At COP26, the European Investment Bank announced a set of Just Transition common principles agreed upon with multilateral development banks, which also align with the Paris Agreement. The principles refer to focusing financing on the transition to net zero carbon economies, while keeping socioeconomic effects in mind, along with policy engagement and plans for inclusion and gender equality, all aiming to deliver long-term economic transformation.

The African Development Bank, Asian Development Bank, Islamic Development Bank, Council of Europe Development Bank, Asian Infrastructure Investment Bank, European Bank for Reconstruction and Development, New Development Bank, and Inter-American Development Bank are among the multilateral development banks that have vowed to uphold the principles of climate change mitigation and a Just Transition. The World Bank Group also contributed.

In 2021, South Africa signed at COP26 the South Africa Just Energy Transition Investment Plan (JET-IP), a $8.5bn deal to help South Africa decarbonise its economy.

In 2022, two countries - Indonesia and Vietnam - were invited to take part in a Just Energy Transition Partnership (JETP) framework which aims at mobilizing more than USD 35 billion of public and private financing to support a just energy transition in the two countries.

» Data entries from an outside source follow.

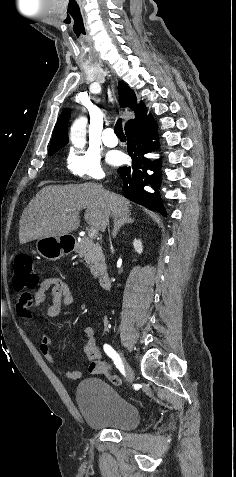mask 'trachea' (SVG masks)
Returning a JSON list of instances; mask_svg holds the SVG:
<instances>
[{"label": "trachea", "mask_w": 236, "mask_h": 477, "mask_svg": "<svg viewBox=\"0 0 236 477\" xmlns=\"http://www.w3.org/2000/svg\"><path fill=\"white\" fill-rule=\"evenodd\" d=\"M115 133L119 138H125L123 128H122V119L119 118L114 127Z\"/></svg>", "instance_id": "3493384b"}]
</instances>
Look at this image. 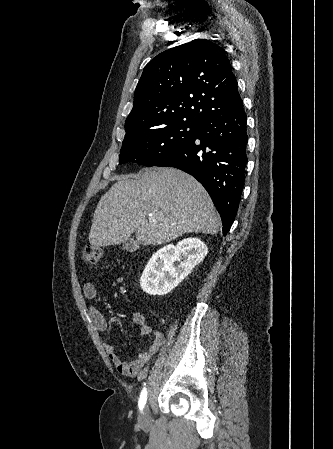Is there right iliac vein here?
<instances>
[{"instance_id": "obj_1", "label": "right iliac vein", "mask_w": 333, "mask_h": 449, "mask_svg": "<svg viewBox=\"0 0 333 449\" xmlns=\"http://www.w3.org/2000/svg\"><path fill=\"white\" fill-rule=\"evenodd\" d=\"M138 422L141 426H146L149 424V409L146 407L145 411L142 412L138 417Z\"/></svg>"}]
</instances>
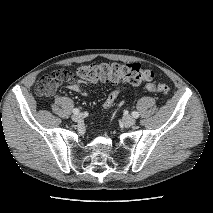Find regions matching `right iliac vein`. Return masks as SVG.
Wrapping results in <instances>:
<instances>
[{"label":"right iliac vein","mask_w":213,"mask_h":213,"mask_svg":"<svg viewBox=\"0 0 213 213\" xmlns=\"http://www.w3.org/2000/svg\"><path fill=\"white\" fill-rule=\"evenodd\" d=\"M83 119V116H82V114H74V115H72V120L74 121V122H80L81 120Z\"/></svg>","instance_id":"obj_1"}]
</instances>
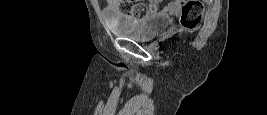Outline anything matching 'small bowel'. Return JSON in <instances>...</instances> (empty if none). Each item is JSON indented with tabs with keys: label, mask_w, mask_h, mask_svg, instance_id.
I'll return each instance as SVG.
<instances>
[{
	"label": "small bowel",
	"mask_w": 267,
	"mask_h": 115,
	"mask_svg": "<svg viewBox=\"0 0 267 115\" xmlns=\"http://www.w3.org/2000/svg\"><path fill=\"white\" fill-rule=\"evenodd\" d=\"M110 6L114 7L116 5V1H109ZM184 5L183 1H173L170 2L166 7L162 8V12L169 14H178L181 12L182 7Z\"/></svg>",
	"instance_id": "c3829d8e"
}]
</instances>
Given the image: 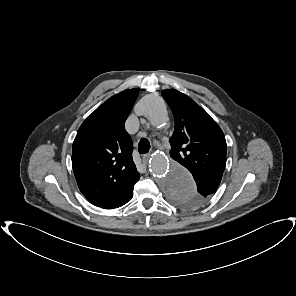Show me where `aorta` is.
Instances as JSON below:
<instances>
[{
  "instance_id": "762f6f07",
  "label": "aorta",
  "mask_w": 296,
  "mask_h": 296,
  "mask_svg": "<svg viewBox=\"0 0 296 296\" xmlns=\"http://www.w3.org/2000/svg\"><path fill=\"white\" fill-rule=\"evenodd\" d=\"M137 111L155 127H163L169 120L163 99L155 95L144 96L137 104ZM150 170L171 203L184 205L192 199L195 190L192 175L174 158L154 154Z\"/></svg>"
}]
</instances>
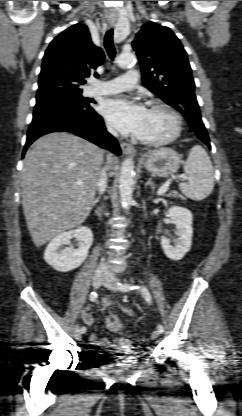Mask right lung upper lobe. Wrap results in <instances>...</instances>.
I'll list each match as a JSON object with an SVG mask.
<instances>
[{
  "label": "right lung upper lobe",
  "instance_id": "1",
  "mask_svg": "<svg viewBox=\"0 0 242 416\" xmlns=\"http://www.w3.org/2000/svg\"><path fill=\"white\" fill-rule=\"evenodd\" d=\"M104 57L102 49L92 43L88 28L73 25L55 37L46 50L37 96L60 88H79L85 83L83 79L103 63Z\"/></svg>",
  "mask_w": 242,
  "mask_h": 416
}]
</instances>
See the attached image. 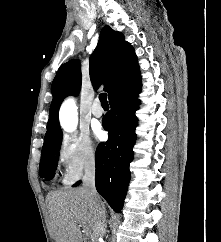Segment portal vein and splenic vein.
<instances>
[{
    "mask_svg": "<svg viewBox=\"0 0 221 242\" xmlns=\"http://www.w3.org/2000/svg\"><path fill=\"white\" fill-rule=\"evenodd\" d=\"M85 233H86V235H89V231L88 230H85Z\"/></svg>",
    "mask_w": 221,
    "mask_h": 242,
    "instance_id": "18ae733b",
    "label": "portal vein and splenic vein"
}]
</instances>
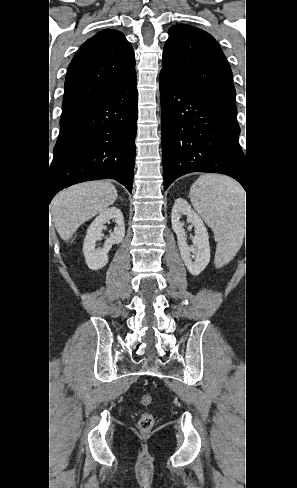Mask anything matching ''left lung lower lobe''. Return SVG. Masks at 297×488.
I'll list each match as a JSON object with an SVG mask.
<instances>
[{
	"label": "left lung lower lobe",
	"instance_id": "0a47b994",
	"mask_svg": "<svg viewBox=\"0 0 297 488\" xmlns=\"http://www.w3.org/2000/svg\"><path fill=\"white\" fill-rule=\"evenodd\" d=\"M164 189L191 172L221 173L248 186L236 116L160 73Z\"/></svg>",
	"mask_w": 297,
	"mask_h": 488
}]
</instances>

Nationally Determined Contributions (NDCs) are climate action plans that countries develop and submit under the Paris Agreement, outlining how they plan to adapt to climate change and reduce their greenhouse gas emissions. As of 31 October 2022, 65 countries and territories refer to "just transition" in their NDCs, 29 countries refer to "just transition" in their Long-Term (mitigation) Strategies (LTS), and 24 countries refer to "just transition" in both their NDCs and LTS. Just transition principles are mentioned in 38% of Nationally Determined Contributions and 56% of Long-Term Strategies. Of the NDCs that reference a just transition, there is no significant difference between whether the country is developed or developing.

=== Paris Agreement ===
The Paris Agreement represents 194 countries (as of 2022) commitment to a global framework to prevent the global temperature from exceeding 1.5 degrees Celsius. In the transitional state to a net-zero future, the United Nations Development Programme (UNDP) recommends countries use this opportunity to mitigate social inequality and civil unrest through a just transition.

The United Nations Development Programme establishes five ways a just transition can support the Paris Agreement: Including the public in decision-making processes, supporting a green jobs revolution, creating a resilient net-zero economy, developing local solutions, and concentrating efforts and manpower. The Paris Agreement focuses on a justice dimension to climate action within countries rather than on justice between nations.'

==== Nationally Determined Contributions ====

Under the Paris Agreement, each country commits to a mechanism for implementing reductions in emissions, and other actions under the UNFCCC, called Nationally determined contribution. A review of NDCs by the World Resource Institute in April 2025 found that the number of NDCs with the "just transition" commitment increased from 1 in 2015 (South Africa) to 66 in April 2025. For example, in the Nationally Determined Contribution for Chile, the "social" pillar of action includes multiple elements of a just transition, including a focus on minimizing impact of the economic changes on marginalized groups, including a governance mechanism that includes trade unions and community members alongside government and companies.

=== European Union mechanism ===
In Europe, advocates for a just transition want to unite social and climate justice, for example, for coal workers in coal-dependent developing regions who lack employment opportunities beyond coal. In the European Union, the concerns facing workers in fossil fuel industries are addressed by the Just Transition mechanism in the European Green Deal. The funding and mechanism helps fossil fuel-dependent regions within the European Union to transition to a greener economy.

A just transition from coal is supported by the European Bank for Reconstruction and Development.

=== Climate litigation ===
A 2021 review of legal theories for climate litigation and a just transition, recommended using accountability litigation against companies in industries that would lose work.